Gem Version Maintainability Test Coverage Specs

EventRouter helps you organise your application domain events in a simple and intuitive way.

One domain event can have multiple side-effects in your system, for example sending emails, creating notifications, tasks, audit logs, event store, updating other system resources async and many more. EventRouter will help you create dedicated classes for your events, that can be consumed by multiple destinations.

Installation

Add this line to your application's Gemfile:

gem 'event_router'

And then execute:

$ bundle install

Or install it yourself as:

$ gem install event_router

EventRouter is pre-configured with some defaults. Please check the Wiki for more info on how to update the configurations.

Usage

It is very easy to create a new domain event and deliver it to multiple destinations:

  • Create your new domain event and define the destination:

    class OrderPlaced < EventRouter::Event
      deliver_to :email_notifier, handler: EmailNotifier
    end
  • Create your handler:

    class EmailNotifier
      def self.order_placed(event:, payload:)
        # [TODO] Handle the event here
      end
    end
  • Publish your event:

    OrderPlaced.publish(order_id: 1, time: Time.now)

    Also you can publish the event async:

    OrderPlaced.publish_async(order_id: 1, time: Time.now)

And your are done! 🎉

An event can also define multiple destinations and each destination can have different set of options:

class OrderPlaced < EventRouter::Event
  deliver_to :email_notifier, handler: EmailNotifier
  deliver_to :event_store, handler: EventStore, handler_method: :custom_method
end

For the full list of options, please check the Wiki 📚.

Delivery Adapters

You can configure how your events are delivered to their consumers. EventRouter currently supports two different delivery adapters:

The sync adapter is the default delivery adapter. To asynchronously process your event, please use other backends e.g Sidekiq, or create your own custom adapter.

To setup other adapters, please check the Wiki 📚.

Serializers

Similarly, you can configure how events are serialized before they are handed to the delivery backend. This is mainly to provide flexibility on how events are stored and maintain the objects structure on deserialization.

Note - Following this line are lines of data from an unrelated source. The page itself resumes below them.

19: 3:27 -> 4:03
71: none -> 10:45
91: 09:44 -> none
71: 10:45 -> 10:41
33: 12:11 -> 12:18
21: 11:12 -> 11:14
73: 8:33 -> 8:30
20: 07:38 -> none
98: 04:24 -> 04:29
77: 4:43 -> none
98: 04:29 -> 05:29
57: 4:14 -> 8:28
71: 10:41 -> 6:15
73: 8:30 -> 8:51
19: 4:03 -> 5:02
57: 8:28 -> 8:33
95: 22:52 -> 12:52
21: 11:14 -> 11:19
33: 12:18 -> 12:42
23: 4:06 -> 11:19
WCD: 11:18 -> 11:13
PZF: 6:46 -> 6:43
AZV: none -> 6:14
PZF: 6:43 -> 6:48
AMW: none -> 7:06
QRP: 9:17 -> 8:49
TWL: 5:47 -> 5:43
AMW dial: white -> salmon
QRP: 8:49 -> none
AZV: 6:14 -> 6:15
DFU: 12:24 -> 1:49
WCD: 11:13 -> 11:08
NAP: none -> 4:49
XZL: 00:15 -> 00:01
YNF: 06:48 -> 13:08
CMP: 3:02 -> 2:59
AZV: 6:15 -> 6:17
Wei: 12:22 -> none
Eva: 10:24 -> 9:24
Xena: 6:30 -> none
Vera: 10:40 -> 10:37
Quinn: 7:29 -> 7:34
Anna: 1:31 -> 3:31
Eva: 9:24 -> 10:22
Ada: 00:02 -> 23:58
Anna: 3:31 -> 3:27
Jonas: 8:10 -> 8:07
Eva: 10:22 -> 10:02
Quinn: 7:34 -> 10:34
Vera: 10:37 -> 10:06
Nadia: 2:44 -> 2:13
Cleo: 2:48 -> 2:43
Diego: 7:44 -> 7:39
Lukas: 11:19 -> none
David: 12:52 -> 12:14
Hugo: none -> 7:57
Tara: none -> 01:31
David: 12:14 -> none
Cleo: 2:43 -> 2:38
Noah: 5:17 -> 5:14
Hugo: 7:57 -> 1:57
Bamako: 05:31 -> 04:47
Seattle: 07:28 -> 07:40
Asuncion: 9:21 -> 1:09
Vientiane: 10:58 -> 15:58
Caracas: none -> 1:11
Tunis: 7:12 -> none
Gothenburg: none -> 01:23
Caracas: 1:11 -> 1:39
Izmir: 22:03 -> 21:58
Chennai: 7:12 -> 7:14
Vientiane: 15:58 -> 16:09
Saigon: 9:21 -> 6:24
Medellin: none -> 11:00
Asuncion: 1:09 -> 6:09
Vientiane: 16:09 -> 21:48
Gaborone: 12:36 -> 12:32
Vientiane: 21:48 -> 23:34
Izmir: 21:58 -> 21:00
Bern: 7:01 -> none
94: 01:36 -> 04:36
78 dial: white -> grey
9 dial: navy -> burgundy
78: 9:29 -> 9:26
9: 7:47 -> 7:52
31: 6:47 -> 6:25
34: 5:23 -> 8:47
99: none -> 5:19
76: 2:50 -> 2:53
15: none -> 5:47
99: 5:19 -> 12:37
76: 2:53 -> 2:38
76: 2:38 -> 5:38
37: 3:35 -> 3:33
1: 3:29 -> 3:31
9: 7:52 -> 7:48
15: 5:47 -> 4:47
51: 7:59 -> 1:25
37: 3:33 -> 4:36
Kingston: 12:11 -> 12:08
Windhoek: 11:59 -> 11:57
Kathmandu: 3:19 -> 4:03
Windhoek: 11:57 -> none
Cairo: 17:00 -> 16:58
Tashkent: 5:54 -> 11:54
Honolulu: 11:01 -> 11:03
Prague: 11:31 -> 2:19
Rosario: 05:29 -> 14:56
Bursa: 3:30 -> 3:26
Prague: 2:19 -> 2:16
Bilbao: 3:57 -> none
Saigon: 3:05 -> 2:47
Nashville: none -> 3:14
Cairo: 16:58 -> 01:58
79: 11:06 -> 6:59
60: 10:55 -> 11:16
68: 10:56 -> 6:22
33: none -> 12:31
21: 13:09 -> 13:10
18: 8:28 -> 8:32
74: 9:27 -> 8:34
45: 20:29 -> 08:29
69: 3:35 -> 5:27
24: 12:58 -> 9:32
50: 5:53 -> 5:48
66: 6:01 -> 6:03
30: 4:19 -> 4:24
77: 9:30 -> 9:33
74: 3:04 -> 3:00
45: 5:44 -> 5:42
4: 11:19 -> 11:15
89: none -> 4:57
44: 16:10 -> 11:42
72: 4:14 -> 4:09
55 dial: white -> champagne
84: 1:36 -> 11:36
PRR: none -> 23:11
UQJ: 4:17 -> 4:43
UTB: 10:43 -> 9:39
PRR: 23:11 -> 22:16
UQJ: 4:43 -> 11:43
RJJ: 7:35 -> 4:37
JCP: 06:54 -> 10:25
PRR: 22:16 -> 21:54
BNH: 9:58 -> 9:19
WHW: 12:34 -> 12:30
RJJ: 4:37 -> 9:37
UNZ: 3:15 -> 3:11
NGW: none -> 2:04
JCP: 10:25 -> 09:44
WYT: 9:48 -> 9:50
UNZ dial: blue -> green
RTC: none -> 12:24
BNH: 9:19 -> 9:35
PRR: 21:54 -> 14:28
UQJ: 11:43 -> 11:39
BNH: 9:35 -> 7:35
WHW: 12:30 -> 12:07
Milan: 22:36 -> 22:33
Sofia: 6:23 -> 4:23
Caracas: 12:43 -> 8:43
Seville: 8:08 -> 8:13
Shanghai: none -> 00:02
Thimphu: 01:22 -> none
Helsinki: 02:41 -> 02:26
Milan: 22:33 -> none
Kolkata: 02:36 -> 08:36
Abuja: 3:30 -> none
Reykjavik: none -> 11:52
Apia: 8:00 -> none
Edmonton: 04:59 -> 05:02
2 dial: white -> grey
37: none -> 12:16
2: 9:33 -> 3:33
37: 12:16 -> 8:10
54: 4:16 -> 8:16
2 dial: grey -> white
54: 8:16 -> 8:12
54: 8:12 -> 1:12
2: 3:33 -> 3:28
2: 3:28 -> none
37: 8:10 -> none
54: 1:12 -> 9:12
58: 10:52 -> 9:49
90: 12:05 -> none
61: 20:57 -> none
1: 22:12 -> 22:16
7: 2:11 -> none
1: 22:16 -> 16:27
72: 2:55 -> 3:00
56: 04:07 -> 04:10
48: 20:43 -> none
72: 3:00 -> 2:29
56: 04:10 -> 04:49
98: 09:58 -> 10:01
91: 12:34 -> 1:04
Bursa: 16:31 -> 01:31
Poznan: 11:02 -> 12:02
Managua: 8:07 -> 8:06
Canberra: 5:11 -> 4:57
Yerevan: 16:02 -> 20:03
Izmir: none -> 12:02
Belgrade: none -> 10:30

EventRouter currently supports two serializer adapters:

  • Json (default)
  • Oj

To change the default serializer adapter, please check the Wiki 📚.

Development

After checking out the repo, run bin/setup to install dependencies. Then, run rake spec to run the tests. You can also run bin/console for an interactive prompt that will allow you to experiment.

To install this gem onto your local machine, run bundle exec rake install. To release a new version, update the version number in version.rb, and then run bundle exec rake release, which will create a git tag for the version, push git commits and tags, and push the .gem file to rubygems.org.

Contributing

Bug reports and pull requests are welcome on GitHub at https://github.com/ahmad-elassuty/event_router. This project is intended to be a safe, welcoming space for collaboration, and contributors are expected to adhere to the code of conduct.

Special thanks to Ivan for doing code review 🔍

License

The gem is available as open source under the terms of the MIT License.

Code of Conduct

Everyone interacting in the EventRouter project's codebases, issue trackers, chat rooms and mailing lists is expected to follow the code of conduct.